··· 자료 ···

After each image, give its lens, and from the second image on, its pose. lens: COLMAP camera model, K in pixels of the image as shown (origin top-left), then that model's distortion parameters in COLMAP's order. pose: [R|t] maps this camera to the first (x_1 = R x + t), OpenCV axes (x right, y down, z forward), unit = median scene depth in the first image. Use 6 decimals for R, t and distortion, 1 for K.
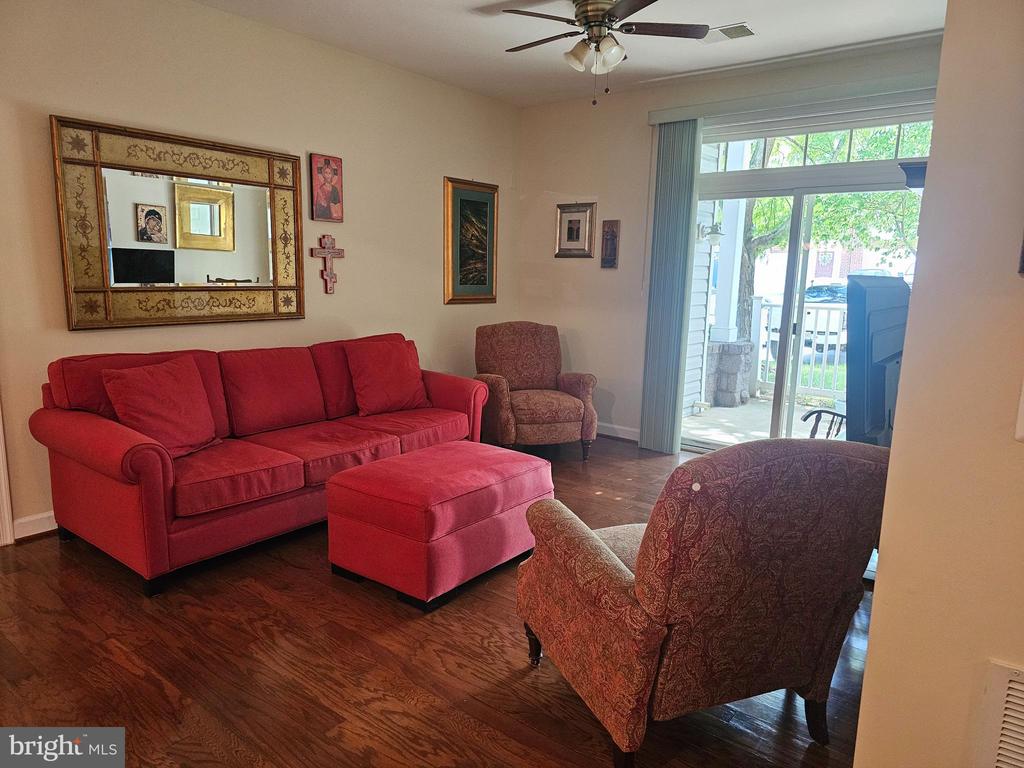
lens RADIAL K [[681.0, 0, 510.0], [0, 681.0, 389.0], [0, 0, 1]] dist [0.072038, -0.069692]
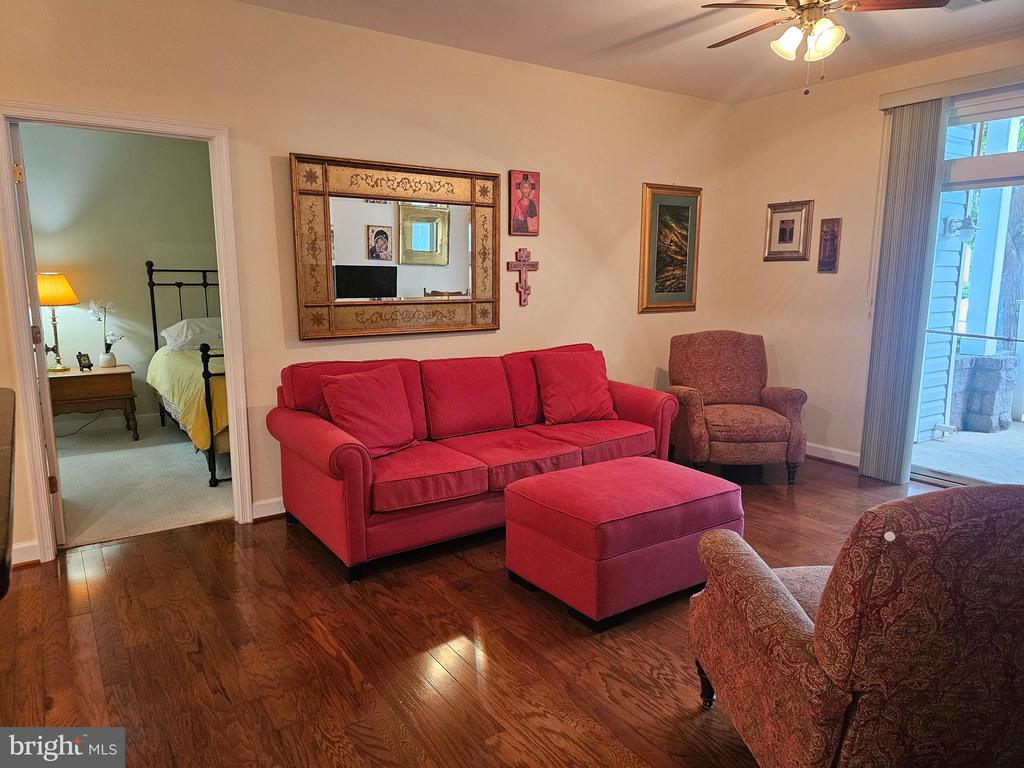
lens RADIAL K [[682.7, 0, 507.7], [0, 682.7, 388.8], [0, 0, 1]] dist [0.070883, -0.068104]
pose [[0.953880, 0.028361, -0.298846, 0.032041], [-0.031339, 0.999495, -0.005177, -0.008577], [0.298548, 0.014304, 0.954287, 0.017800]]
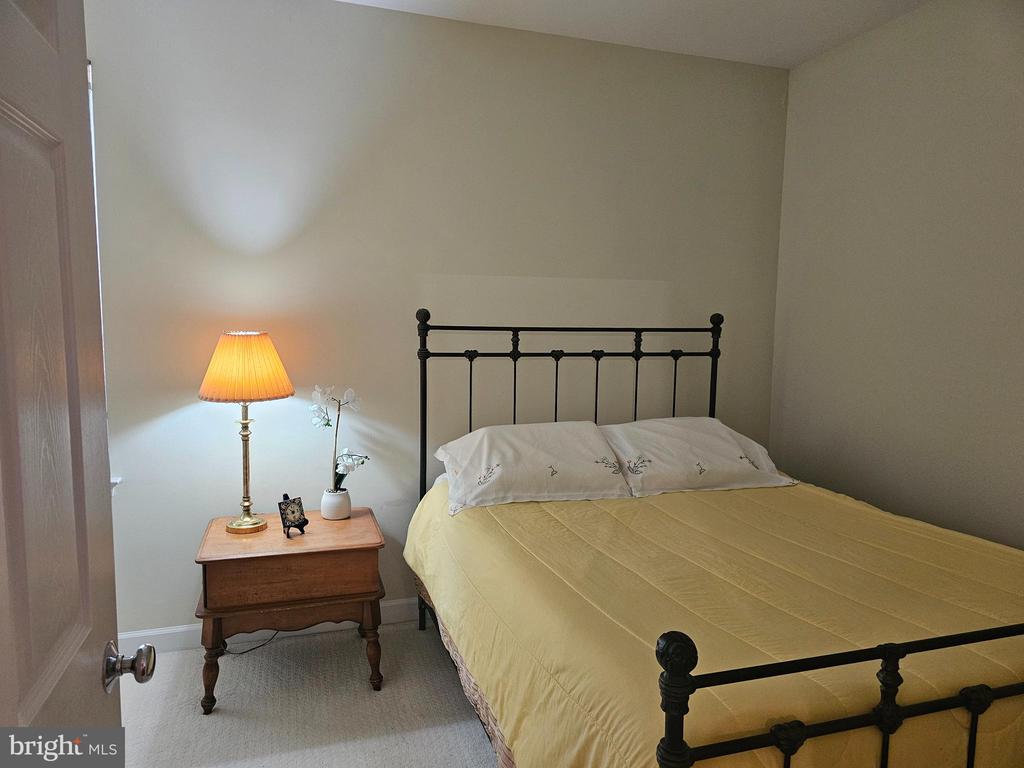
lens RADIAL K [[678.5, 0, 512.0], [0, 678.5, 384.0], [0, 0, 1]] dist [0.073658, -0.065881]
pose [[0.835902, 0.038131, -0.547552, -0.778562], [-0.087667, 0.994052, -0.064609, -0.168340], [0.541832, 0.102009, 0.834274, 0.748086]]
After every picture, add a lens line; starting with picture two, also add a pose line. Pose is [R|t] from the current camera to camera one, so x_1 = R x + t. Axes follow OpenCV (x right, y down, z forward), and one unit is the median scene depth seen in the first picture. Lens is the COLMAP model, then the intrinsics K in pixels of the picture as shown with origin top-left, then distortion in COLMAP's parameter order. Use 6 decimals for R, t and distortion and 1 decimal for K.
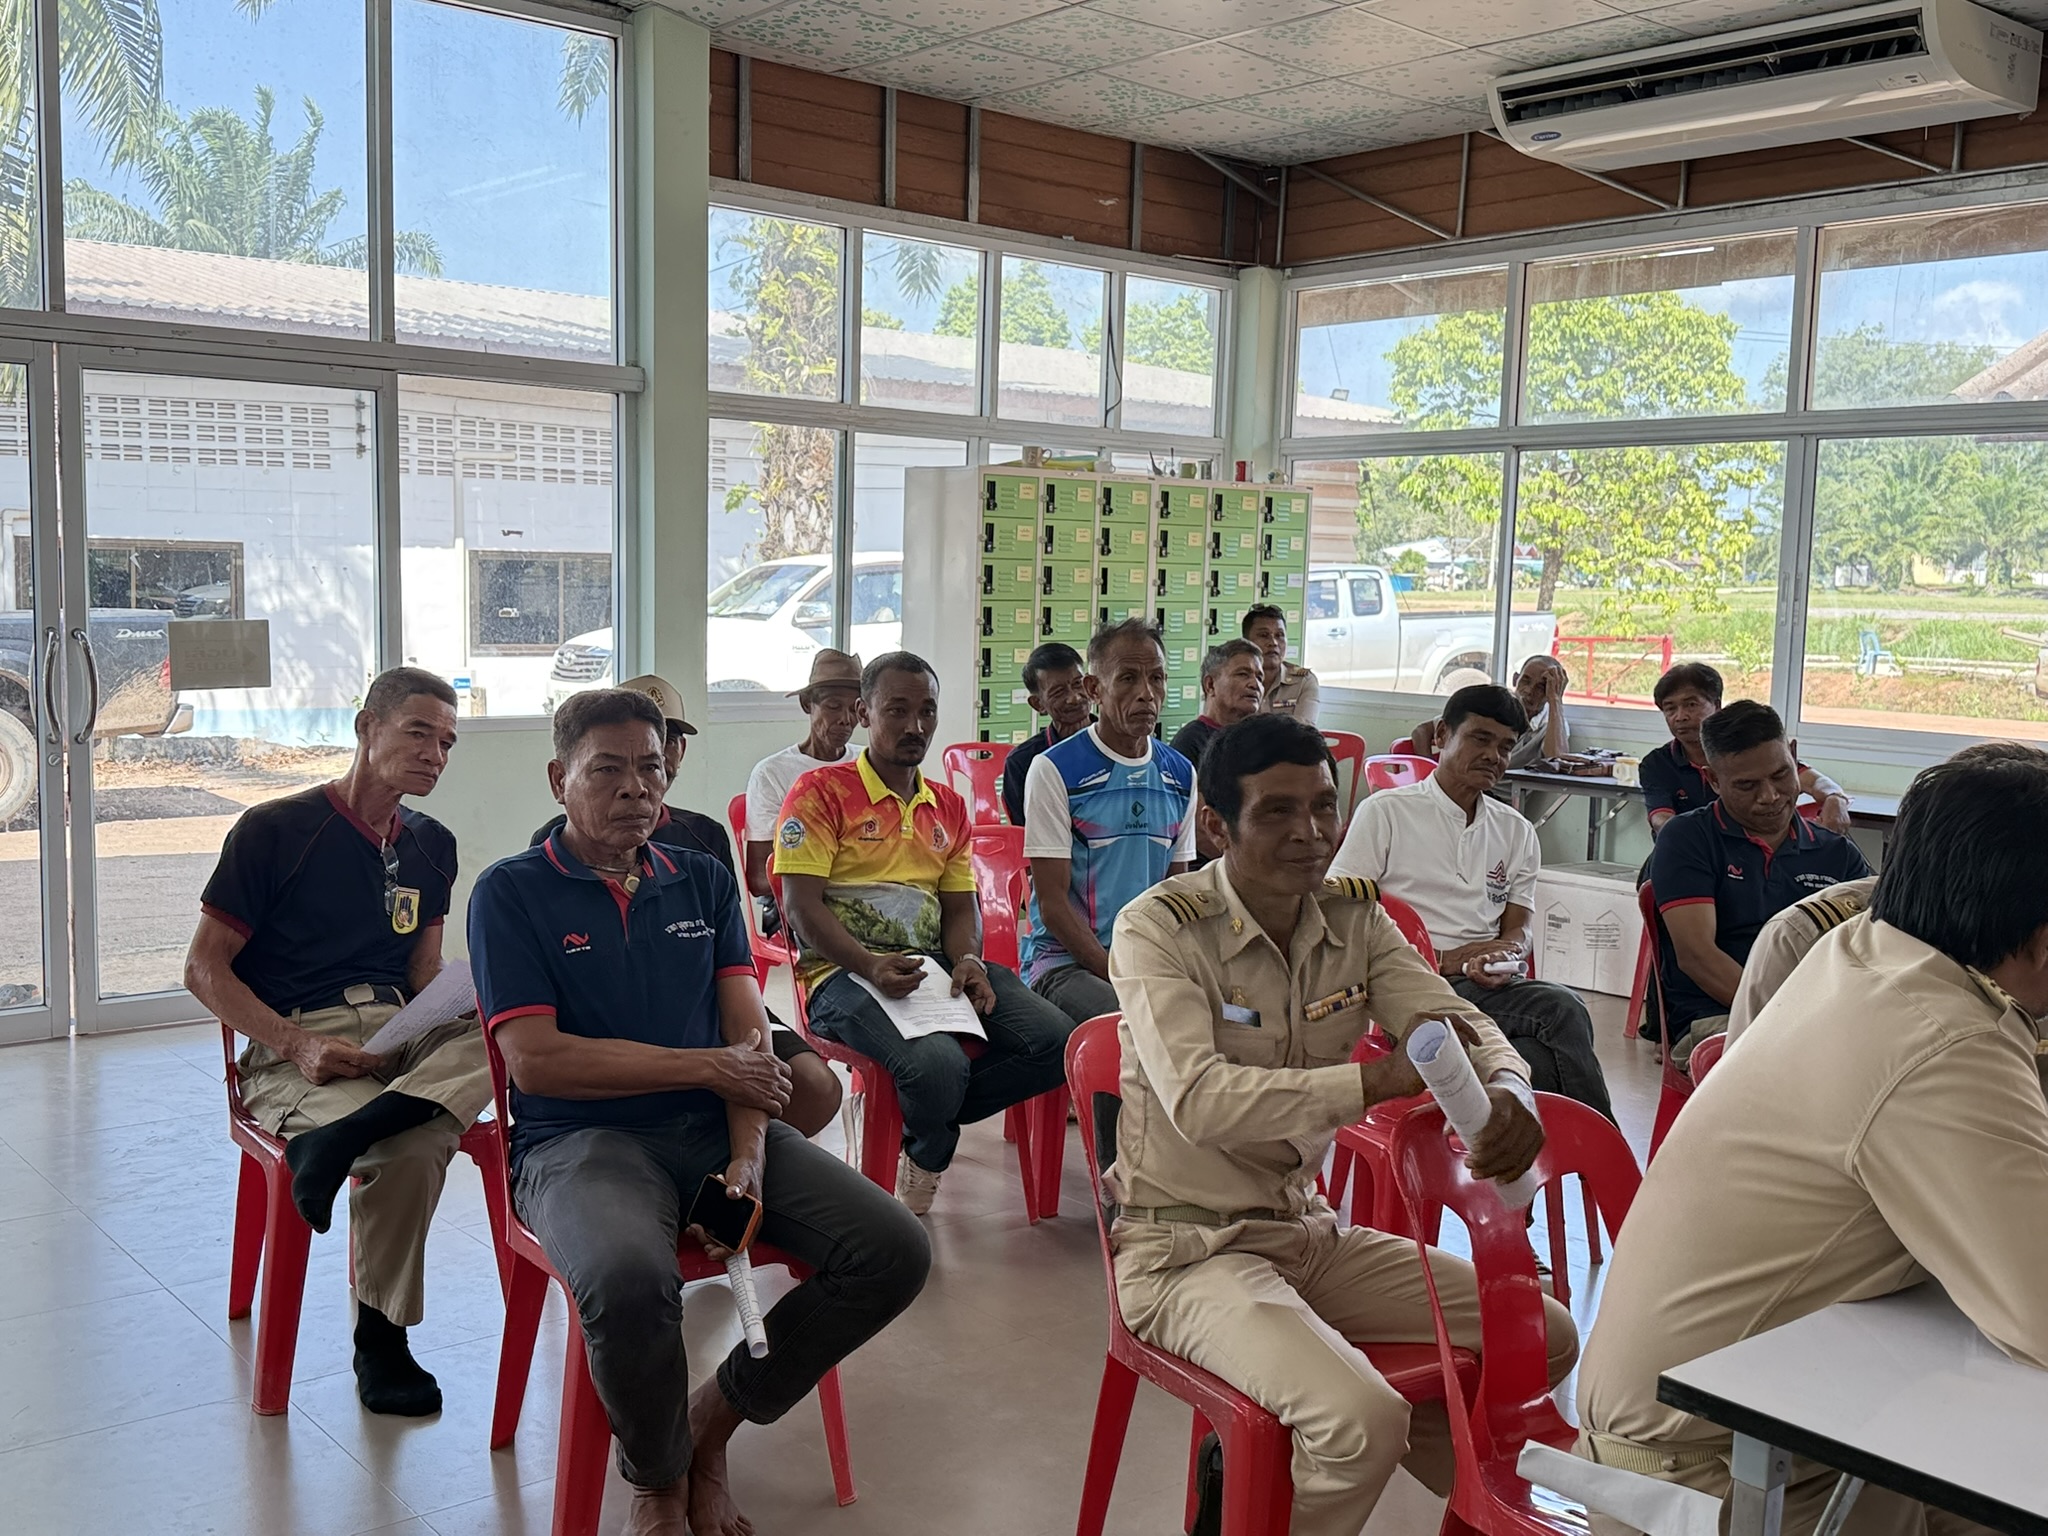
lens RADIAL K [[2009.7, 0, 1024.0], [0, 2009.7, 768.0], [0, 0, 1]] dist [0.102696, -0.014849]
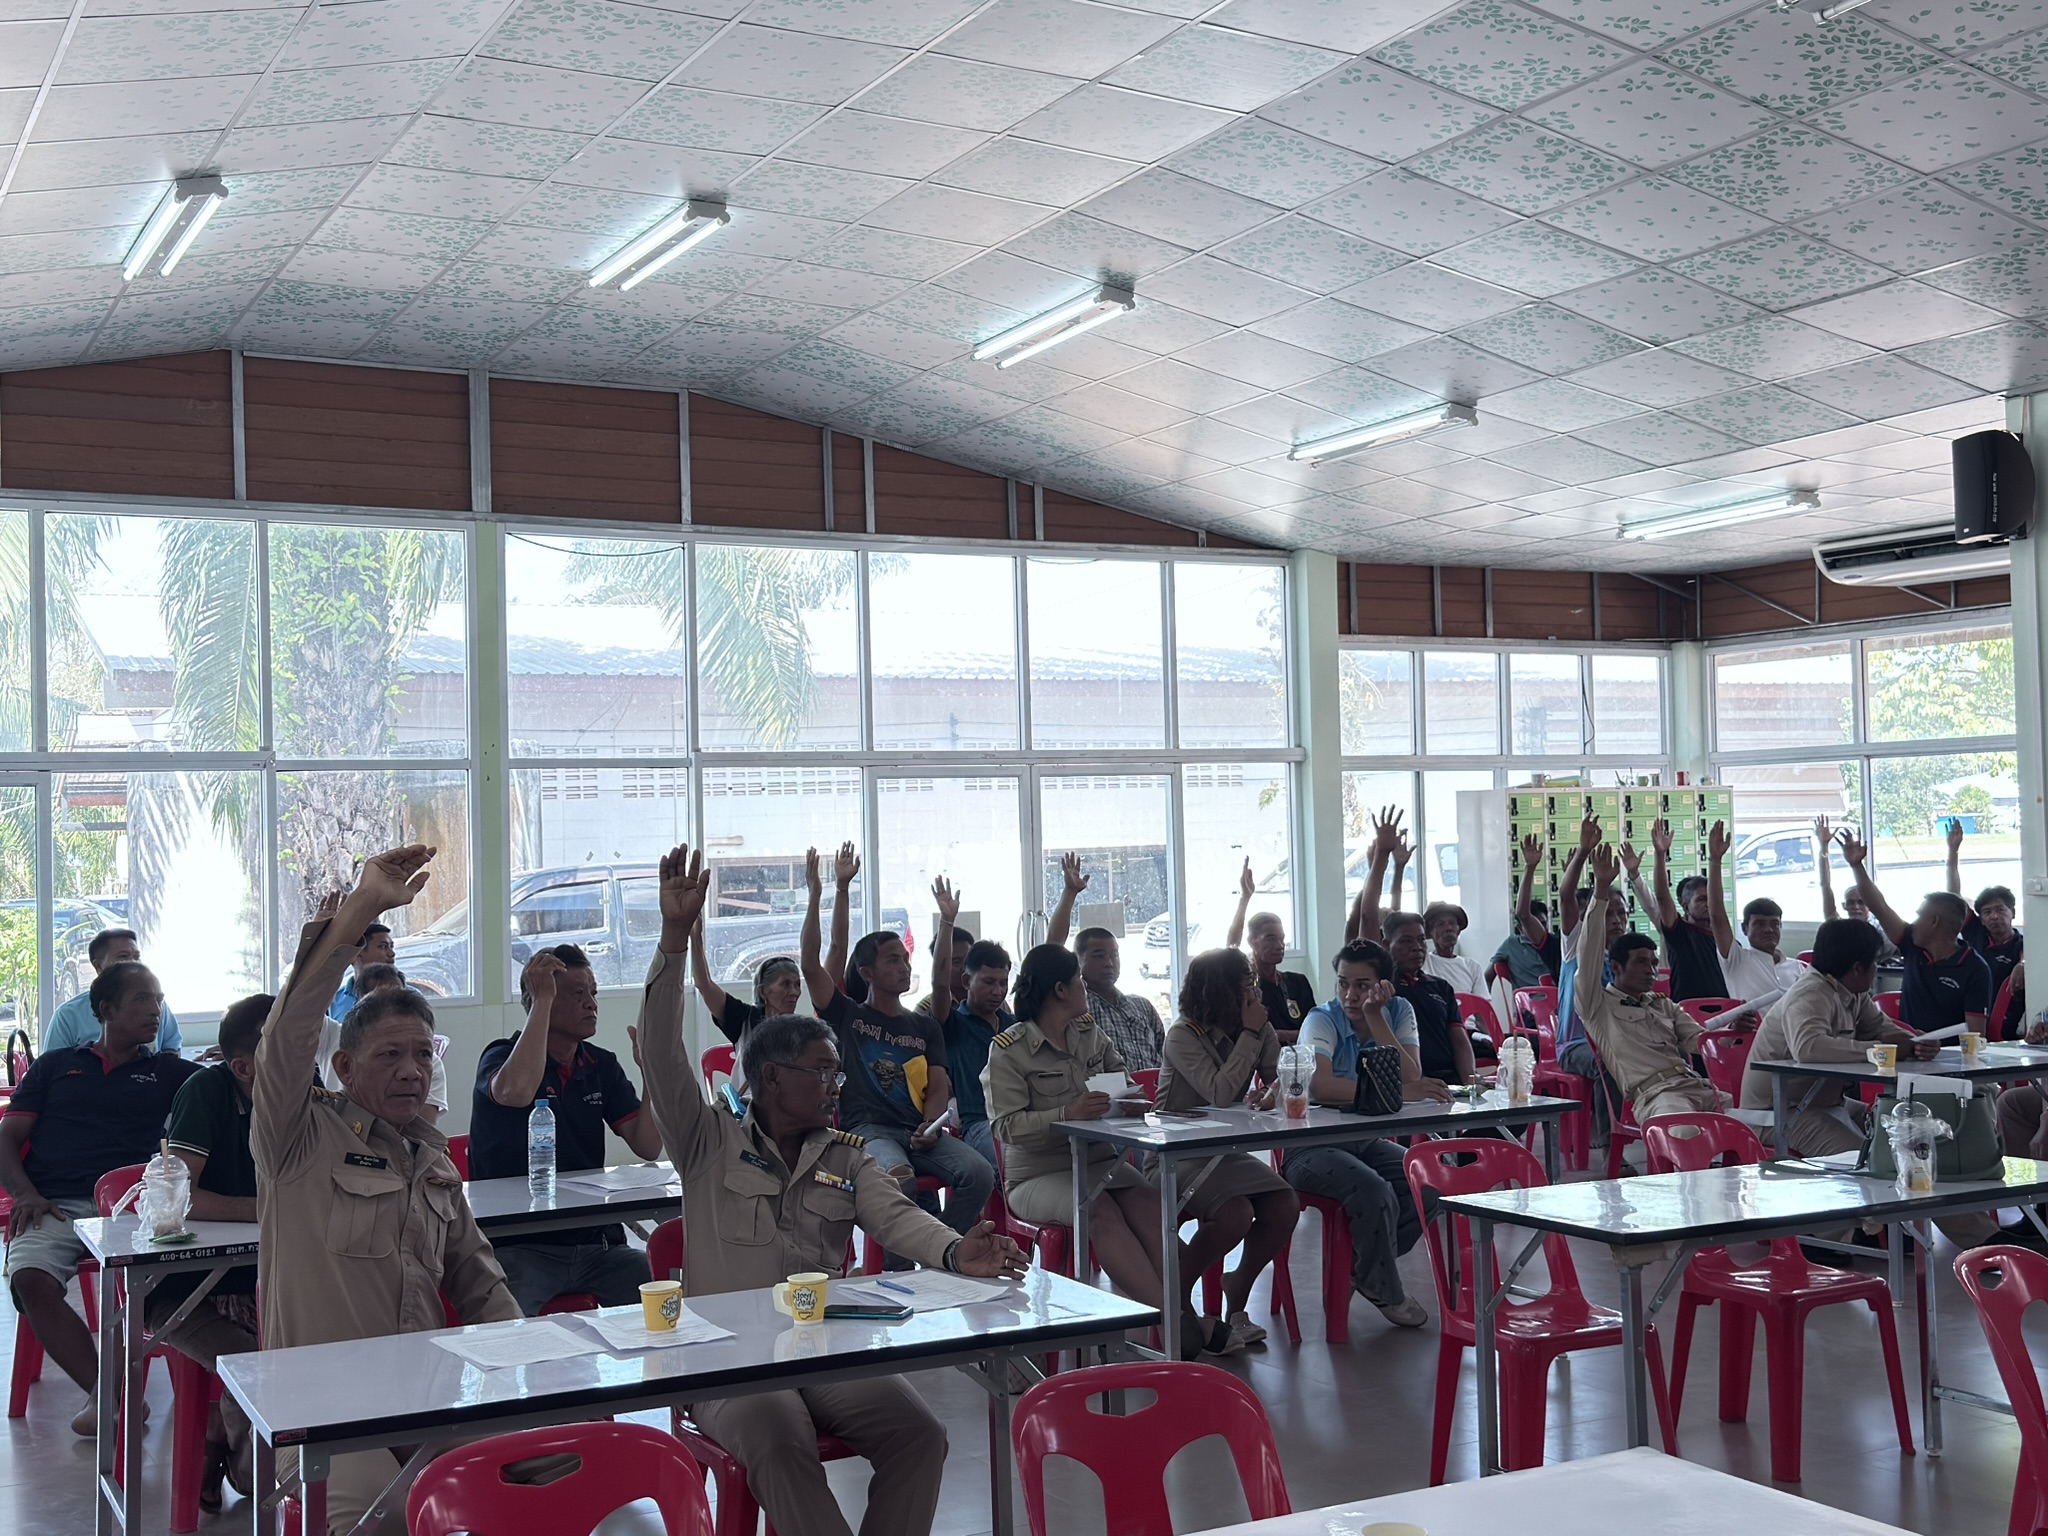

···

- 과제 안내: 위의 모든 항목을 한 줄씩 번호 목록에 넣어 주세요. 빈 줄은 빼고, 그림은 답에 넣지 마세요.

- 연습 풀이:
1. After each image, give its lens, and from the second image on, its pose. lens: COLMAP camera model, K in pixels of the image as shown (origin top-left), then that model's distortion parameters in COLMAP's order. pose: [R|t] maps this camera to the first (x_1 = R x + t), OpenCV axes (x right, y down, z forward), unit = median scene depth in the first image. Use 6 decimals for R, t and distortion, 1 for K.
2. lens RADIAL K [[681.0, 0, 510.0], [0, 681.0, 389.0], [0, 0, 1]] dist [0.072038, -0.069692]
3. lens RADIAL K [[682.7, 0, 507.7], [0, 682.7, 388.8], [0, 0, 1]] dist [0.070883, -0.068104]
4. pose [[0.953880, 0.028361, -0.298846, 0.032041], [-0.031339, 0.999495, -0.005177, -0.008577], [0.298548, 0.014304, 0.954287, 0.017800]]
5. lens RADIAL K [[678.5, 0, 512.0], [0, 678.5, 384.0], [0, 0, 1]] dist [0.073658, -0.065881]
6. pose [[0.835902, 0.038131, -0.547552, -0.778562], [-0.087667, 0.994052, -0.064609, -0.168340], [0.541832, 0.102009, 0.834274, 0.748086]]
7. After every picture, add a lens line; starting with picture two, also add a pose line. Pose is [R|t] from the current camera to camera one, so x_1 = R x + t. Axes follow OpenCV (x right, y down, z forward), and one unit is the median scene depth seen in the first picture. Lens is the COLMAP model, then the intrinsics K in pixels of the picture as shown with origin top-left, then distortion in COLMAP's parameter order. Use 6 decimals for R, t and distortion and 1 decimal for K.
8. lens RADIAL K [[2009.7, 0, 1024.0], [0, 2009.7, 768.0], [0, 0, 1]] dist [0.102696, -0.014849]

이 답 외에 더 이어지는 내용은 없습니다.